Fondation Behnam Bakhtiar interview with Afruz Amighi



1. Discuss your art practice process.

I am interested in the intersection of brutality and decadence, and how this dynamic manifests itself through time and geography. Often I use untraditional materials to express these themes, materials that can be found in hardware stores, such as aluminum radiator covers, woven poly-ethelene, or mosquito netting.  I use these materials as conduits for very traditional symbols and motifs.  In other cases, I employ conventional materials, such as steel and epoxy and abandon recognized imagery altogether. Regardless of the choice of material, I work the medium to its limits, sometimes nearly obliterating it to the point of dematerialization. I am interested in the resilience of the material despite its radical transformation.

2. How long did it take for you to master your skills?

There are so many techniques involved in the creative process that I think it would take more than one lifetime to master all of them.  I am very focused on materials and so I often move from medium to medium and find myself in a continual state of experimentation and learning. About a year ago I began welding and now am finally in a phase where I can begin to realize sculptures that were in my head many years ago. Often I find that my technique and skills are trying to catch up with my imagination.


3. What are you doing to grow as an Iranian artist today?

My growth is very much tied to a hands-on practice. The more I expose myself to new materials and techniques, the more I am able to translate the images in my mind into actual objects and environments. The hand is very important in my work, not out of any principle, but simply because I enjoy making things. I enjoy the feel of new tools, the idiosyncrasies of each material, their possibilities and their limits. 

4. Who are your favourite contemporary artists?

I am very moved by artists who are able to create work in radically different mediums, by artists who are able to generate an atmosphere and command a total environment. Mona Hatoum and Doris Salcedo are two artists who I find possess this incredible ability.

5. Favourite musician and film?


My musical taste changes according to my activity. While I am working in the studio I often listen to reggae to keep me moving through my work. When I am stationary, I opt for the more melancholy. Lately I have been listening to a band called Amen Dunes.

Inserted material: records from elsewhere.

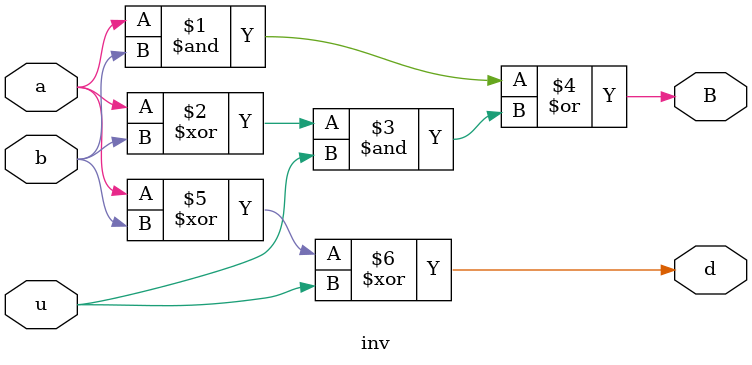
<source format=v>
`timescale 1ns / 1ps


module inv(
    input a,
    input b,
    input u,
    output d,
    output B
    );
assign B = (a&b) | ((a^b) & u);
assign d = (a ^ b) ^ u;
endmodule

</source>
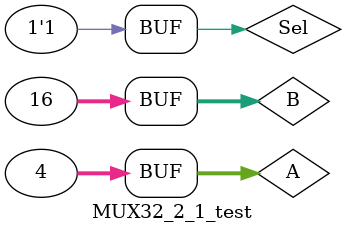
<source format=v>
`timescale 1ns / 1ps


module MUX32_2_1_test;

	// Inputs
	reg [31:0] A;
	reg [31:0] B;
	reg Sel;

	// Outputs
	wire [31:0] O;

	// Instantiate the Unit Under Test (UUT)
	MUX32_2_1 uut (
		.A(A), 
		.B(B), 
		.Sel(Sel), 
		.O(O)
	);

	initial begin
		// Initialize Inputs
		A = 4;
		B = 16;
		Sel = 0;//输出应为4
		// Wait 100 ns for global reset to finish
		#100;
		A = 4;
		B = 16;
		Sel = 1;//输出应为16

        
		// Add stimulus here

	end
      
endmodule


</source>
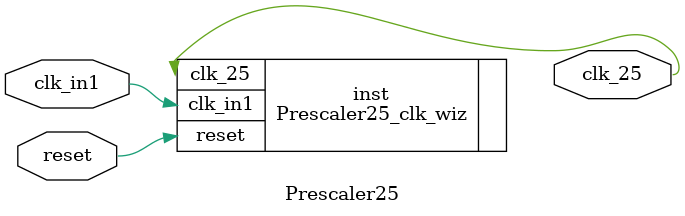
<source format=v>


`timescale 1ps/1ps

(* CORE_GENERATION_INFO = "Prescaler25,clk_wiz_v6_0_3_0_0,{component_name=Prescaler25,use_phase_alignment=true,use_min_o_jitter=false,use_max_i_jitter=false,use_dyn_phase_shift=false,use_inclk_switchover=false,use_dyn_reconfig=false,enable_axi=0,feedback_source=FDBK_AUTO,PRIMITIVE=MMCM,num_out_clk=1,clkin1_period=10.000,clkin2_period=10.000,use_power_down=false,use_reset=true,use_locked=false,use_inclk_stopped=false,feedback_type=SINGLE,CLOCK_MGR_TYPE=NA,manual_override=false}" *)

module Prescaler25 
 (
  // Clock out ports
  output        clk_25,
  // Status and control signals
  input         reset,
 // Clock in ports
  input         clk_in1
 );

  Prescaler25_clk_wiz inst
  (
  // Clock out ports  
  .clk_25(clk_25),
  // Status and control signals               
  .reset(reset), 
 // Clock in ports
  .clk_in1(clk_in1)
  );

endmodule

</source>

6. What is your life motto?

I feel that my life has been broken up into more than one, and so has required me to adopt many different mottos, some of which endure and others which I eventually abandon. 

7. What inspires you?

Architecture most of all. I am in awe of even the most grotesque suburban sprawls. Even if they are eyesores, I am fascinated by the engineering of how what I perceive as large-scale sculptures are erected, how they endure, decay and transform over time.


8. What do you love most about art?

What I love most is making. But, if you are asking what I love most about being an audience to art, it would be that it takes me back to being a child.

9. What projects are you working on presently? 

I am currently building a shrine, influenced by cathedrals and mosques, out of steel and mosquito netting. It will be the first in a series of wall-based sculptures that will be lit from within.

10. Where can our audience buy your work? 

My work is available through Nicelle Beauchene Gallery in New York.